Route information
- Length: 26.4 km (16.4 mi)

Major junctions
- East-Northeast end: Dubai Maritime City, Dubai Dry Docks
- West-Southwest end: after Jumeirah Beach Residence, merges with Sheikh Zayed Road

Location
- Country: United Arab Emirates
- Major cities: Dubai

Highway system
- Transport in the United Arab Emirates; Roads in Dubai;

= D 94 road (United Arab Emirates) =

Road in Dubai, United Arab Emirates

D 94, also known as King Salman bin Abdulaziz Al Saud Street, Jumeirah Road or Jumeirah Beach Road, and formerly Al Sufouh Road is a road in Dubai, United Arab Emirates. The road runs parallel to Dubai's coast along the Persian Gulf and along E 11 (Sheikh Zayed Road), connecting the sub-localities of Jumeirah (Jumeirah 1, 2 and 3). Once it enters the locality of Al Sufouh, D 94 becomes known as King Salman bin Abdulaziz Al Saud Street.
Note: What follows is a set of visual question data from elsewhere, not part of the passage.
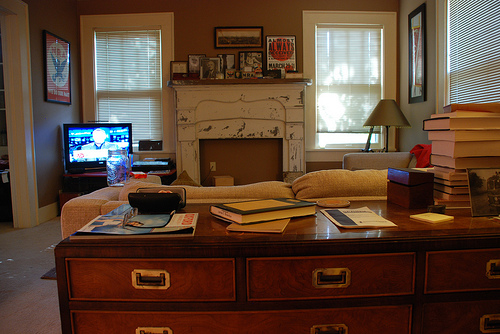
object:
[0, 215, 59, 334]
floor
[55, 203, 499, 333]
chest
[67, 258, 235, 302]
drawer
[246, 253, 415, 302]
drawer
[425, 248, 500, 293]
drawer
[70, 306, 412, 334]
drawer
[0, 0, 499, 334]
living room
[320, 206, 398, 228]
paper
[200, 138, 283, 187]
fireplace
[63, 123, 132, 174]
black tv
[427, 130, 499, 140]
books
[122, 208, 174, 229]
glasses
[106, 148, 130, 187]
mason jar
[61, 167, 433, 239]
couch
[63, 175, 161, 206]
arm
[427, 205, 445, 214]
pad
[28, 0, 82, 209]
wall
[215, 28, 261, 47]
photograph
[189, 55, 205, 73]
photograph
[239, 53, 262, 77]
photograph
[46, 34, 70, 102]
poster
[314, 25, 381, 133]
blinds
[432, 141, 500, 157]
books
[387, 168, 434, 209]
box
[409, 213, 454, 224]
cards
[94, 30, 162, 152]
window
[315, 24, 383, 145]
window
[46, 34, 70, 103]
picture frame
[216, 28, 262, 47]
picture frame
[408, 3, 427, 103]
picture frame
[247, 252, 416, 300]
board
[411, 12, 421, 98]
painting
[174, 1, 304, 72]
wall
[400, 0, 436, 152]
wall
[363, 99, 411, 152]
lamp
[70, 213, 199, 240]
book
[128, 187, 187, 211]
black case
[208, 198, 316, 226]
book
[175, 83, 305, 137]
mantle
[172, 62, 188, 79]
photos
It originates near Dubai Maritime City and the Dubai Dry Docks; and terminates after Jumeirah Beach Residence by turning south and merging with the Sheikh Zayed Road.

Important landmarks along D 94 include Dubai DryDocks, Jumeirah Grand Mosque, Mercato Mall, Dubai Zoo, Jumeirah Beach Hotel, Wild Wadi Water Park, Burj Al Arab, Madinat Jumeirah and Palm Jumeirah.

The Jumeirah section of the road underwent a beautification and expansion project in the early 2000s which added another lane on both the directions of the road; and increased the greenery and barriers on the road medians.

The Al Sufouh Tramway operates along this route to connect Jumeirah and Umm Suqeim with the rest of the Dubai Metro network. It began operating in November 2014.

The road was renamed in September 2016 from Al Sufouh Road to King Salman bin Abdulaziz Al Saud Street in honor of the Saudi Arabian King Salman's contributions to the wider Arab world.

Segments of the road are used for the Dubai Marathon.